Sources say that based on the e-mails and other documents, they could face additional charges. Spanier could also be charged, law enforcement sources and legal experts say.
As part of an ongoing grand jury investigation, state prosecutors are poring over the e-mails turned over by Penn State as part of its own investigation, led by former FBI Director Louis Freeh.
According to court papers, the government is also examining a Sandusky file left behind by Schultz. In a statement, Schultz's attorney Tom Farrell says Schultz, who retired in 2009, did not keep any "secret" files.
Prosecutors say the file was created, maintained and possessed by Schultz and assert that documents in the file are "inconsistent" with statements made by Schultz and Curley to a grand jury.
One inconsistency may involve Schultz's grand jury testimony stating the state's child welfare agency was notified about the 2001 shower incident. "My recollection would be ... (in 2002) ... that they were asked to look into this allegation," Schultz testified.
(During McQueary's grand jury testimony, the incident was believed to have occurred in 2002. But investigators later determined the incident happened in February 2001.)
He also testified any notes he "probably" took about the 2002 incident may have been destroyed when he retired in 2009.
Curley's grand jury testimony also appears inconsistent with the purported e-mails.
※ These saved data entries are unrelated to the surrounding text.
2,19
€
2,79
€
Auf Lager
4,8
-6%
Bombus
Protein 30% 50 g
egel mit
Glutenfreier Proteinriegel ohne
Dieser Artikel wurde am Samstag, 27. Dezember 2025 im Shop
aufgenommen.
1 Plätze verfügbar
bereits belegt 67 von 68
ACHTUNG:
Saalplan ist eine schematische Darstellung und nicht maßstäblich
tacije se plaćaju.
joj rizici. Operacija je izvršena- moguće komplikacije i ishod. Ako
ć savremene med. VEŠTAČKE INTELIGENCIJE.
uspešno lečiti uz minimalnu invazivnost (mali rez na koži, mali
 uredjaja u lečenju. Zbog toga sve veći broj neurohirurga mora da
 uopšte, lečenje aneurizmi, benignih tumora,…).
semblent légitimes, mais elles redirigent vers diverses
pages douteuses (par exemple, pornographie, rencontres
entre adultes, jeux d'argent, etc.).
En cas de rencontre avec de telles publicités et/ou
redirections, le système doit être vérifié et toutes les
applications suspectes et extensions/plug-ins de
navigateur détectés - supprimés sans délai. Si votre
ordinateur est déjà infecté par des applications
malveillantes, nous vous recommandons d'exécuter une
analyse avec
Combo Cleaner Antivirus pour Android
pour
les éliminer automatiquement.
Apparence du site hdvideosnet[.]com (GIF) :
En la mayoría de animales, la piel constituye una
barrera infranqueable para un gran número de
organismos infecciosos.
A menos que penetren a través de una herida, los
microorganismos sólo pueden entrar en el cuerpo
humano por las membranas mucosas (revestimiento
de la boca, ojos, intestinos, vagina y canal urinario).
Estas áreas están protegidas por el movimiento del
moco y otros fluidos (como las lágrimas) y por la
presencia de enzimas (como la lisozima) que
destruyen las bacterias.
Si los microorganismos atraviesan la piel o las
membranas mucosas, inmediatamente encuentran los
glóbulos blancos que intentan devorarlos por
In the messages, he refers to "a first situation" in 1998, yet he told a grand jury he wasn't aware of any other allegations of alleged sexual conduct involving Sandusky.
A prosecutor asked Curley: "Specifically, a 1998 report, did you know anything about that in 2002?" Curley responded: "No, ma'am."
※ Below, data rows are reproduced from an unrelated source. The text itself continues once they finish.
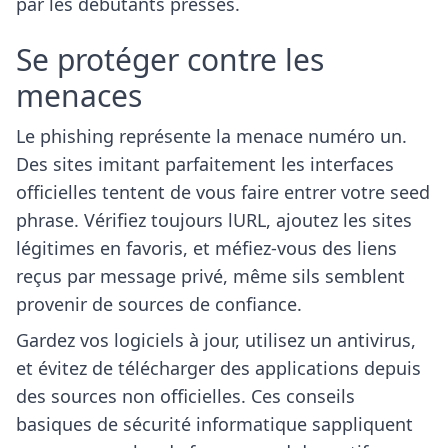
par les débutants pressés.
Se protéger contre les
menaces
Le phishing représente la menace numéro un.
Des sites imitant parfaitement les interfaces
officielles tentent de vous faire entrer votre seed
phrase. Vérifiez toujours lURL, ajoutez les sites
légitimes en favoris, et méfiez-vous des liens
reçus par message privé, même sils semblent
provenir de sources de confiance.
Gardez vos logiciels à jour, utilisez un antivirus,
et évitez de télécharger des applications depuis
des sources non officielles. Ces conseils
basiques de sécurité informatique sappliquent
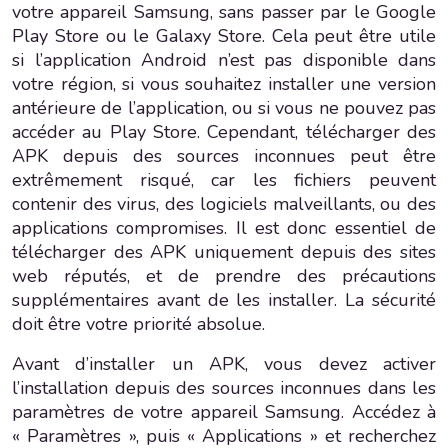
votre appareil Samsung, sans passer par le Google
Play Store ou le Galaxy Store. Cela peut être utile
si l’application Android n’est pas disponible dans
votre région, si vous souhaitez installer une version
antérieure de l’application, ou si vous ne pouvez pas
accéder au Play Store. Cependant, télécharger des
APK depuis des sources inconnues peut être
extrêmement risqué, car les fichiers peuvent
contenir des virus, des logiciels malveillants, ou des
applications compromises. Il est donc essentiel de
télécharger des APK uniquement depuis des sites
web réputés, et de prendre des précautions
supplémentaires avant de les installer. La sécurité
doit être votre priorité absolue.
Avant d’installer un APK, vous devez activer
l’installation depuis des sources inconnues dans les
paramètres de votre appareil Samsung. Accédez à
« Paramètres », puis « Applications » et recherchez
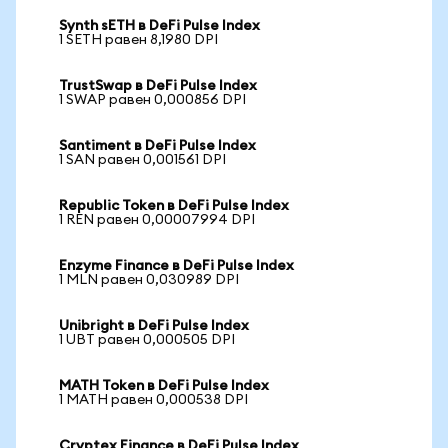
Synth sETH в DeFi Pulse Index
1 SETH равен 8,1980 DPI
TrustSwap в DeFi Pulse Index
1 SWAP равен 0,000856 DPI
Santiment в DeFi Pulse Index
1 SAN равен 0,001561 DPI
Republic Token в DeFi Pulse Index
1 REN равен 0,00007994 DPI
Enzyme Finance в DeFi Pulse Index
1 MLN равен 0,030989 DPI
Unibright в DeFi Pulse Index
1 UBT равен 0,000505 DPI
MATH Token в DeFi Pulse Index
1 MATH равен 0,000538 DPI
Cryptex Finance в DeFi Pulse Index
Schultz and Curley, through their lawyers, consistently maintain McQueary didn't tell them about a sexual assault in 2001, and instead said McQueary described "inappropriate conduct" or horsing around.
McQueary has repeatedly testified he told Penn State officials he saw a boy with his hands up against a wall with Sandusky behind him and heard slapping, rhythmic sounds. He added that someone wouldn't have to be "a rocket scientist" to figure out what was going on.
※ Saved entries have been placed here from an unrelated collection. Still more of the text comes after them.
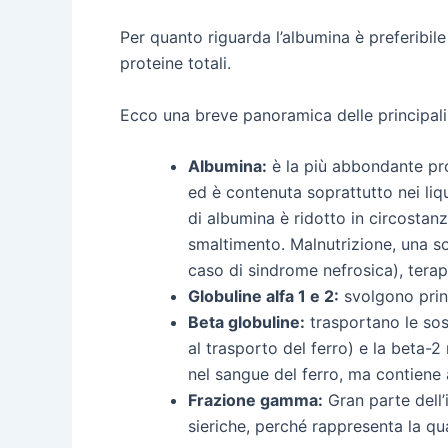
Per quanto riguarda l’albumina è preferibile
proteine totali.
Ecco una breve panoramica delle principali 
Albumina:
è la più abbondante pro
ed è contenuta soprattutto nei liqui
di albumina è ridotto in circostanz
smaltimento. Malnutrizione, una so
caso di sindrome nefrosica), tera
Globuline alfa 1 e 2:
svolgono princ
Beta globuline:
trasportano le sos
al trasporto del ferro) e la beta-
nel sangue del ferro, ma contiene 
Frazione gamma:
Gran parte dell’
sieriche, perché rappresenta la qua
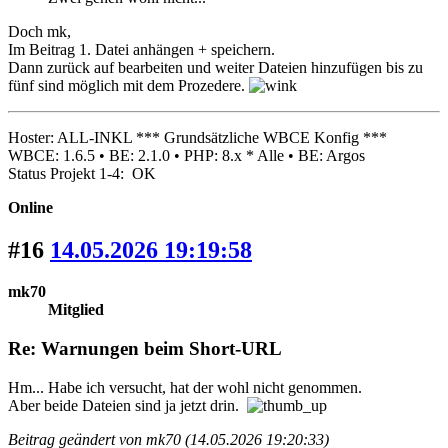
Doch mk,
Im Beitrag 1. Datei anhängen + speichern.
Dann zurück auf bearbeiten und weiter Dateien hinzufügen bis zu
fünf sind möglich mit dem Prozedere.
Hoster: ALL-INKL *** Grundsätzliche WBCE Konfig ***
WBCE: 1.6.5 • BE: 2.1.0 • PHP: 8.x * Alle • BE: Argos
Status Projekt 1-4: OK
Online
#16
14.05.2026 19:19:58
mk70
Mitglied
Re: Warnungen beim Short-URL
Hm... Habe ich versucht, hat der wohl nicht genommen.
Aber beide Dateien sind ja jetzt drin.
Beitrag geändert von mk70 (14.05.2026 19:20:33)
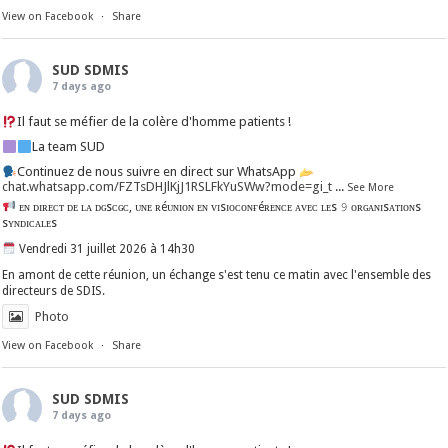
View on Facebook
·
Share
SUD SDMIS
7 days ago
Il faut se méfier de la colère d'homme patients !
La team SUD
Continuez de nous suivre en direct sur WhatsApp
chat.whatsapp.com/FZTsDHJlKjJ1RSLFkYuSWw?mode=gi_t
...
See More
ᴇɴ ᴅɪʀᴇᴄᴛ ᴅᴇ ʟᴀ ᴅɢsᴄɢᴄ, ᴜɴᴇ ʀéᴜɴɪᴏɴ ᴇɴ ᴠɪsɪᴏᴄᴏɴғéʀᴇɴᴄᴇ ᴀᴠᴇᴄ ʟᴇs 𝟿 ᴏʀɢᴀɴɪsᴀᴛɪᴏɴs
sʏɴᴅɪᴄᴀʟᴇs
Vendredi 31 juillet 2026 à 14h30
En amont de cette réunion, un échange s'est tenu ce matin avec l'ensemble des
directeurs de SDIS.
Photo
View on Facebook
·
Share
SUD SDMIS
7 days ago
A jury acquitted Sandusky of rape involving the 2001 incident, and instead found Sandusky guilty of several other counts involved in that shower incident including unlawful sexual contact.
Spanier's lawyer did not respond to calls from CNN seeking comment for this story.
According to Penn State's board of trustees, Spanier was fired last year because "he failed to meet his leadership responsibilities."
Shortly after his dismissal, Spanier issued a statement that said, in part, "I was stunned and outraged to learn that any predatory act might have occurred in a university facility or by someone associated with the university. ... I would never hesitate to report a crime if I had any suspicion that one had been committed."
In a statement to CNN, lawyers for Schultz and Curley said both men were doing the best they could about a report of "inappropriate conduct" by a man with a stellar reputation.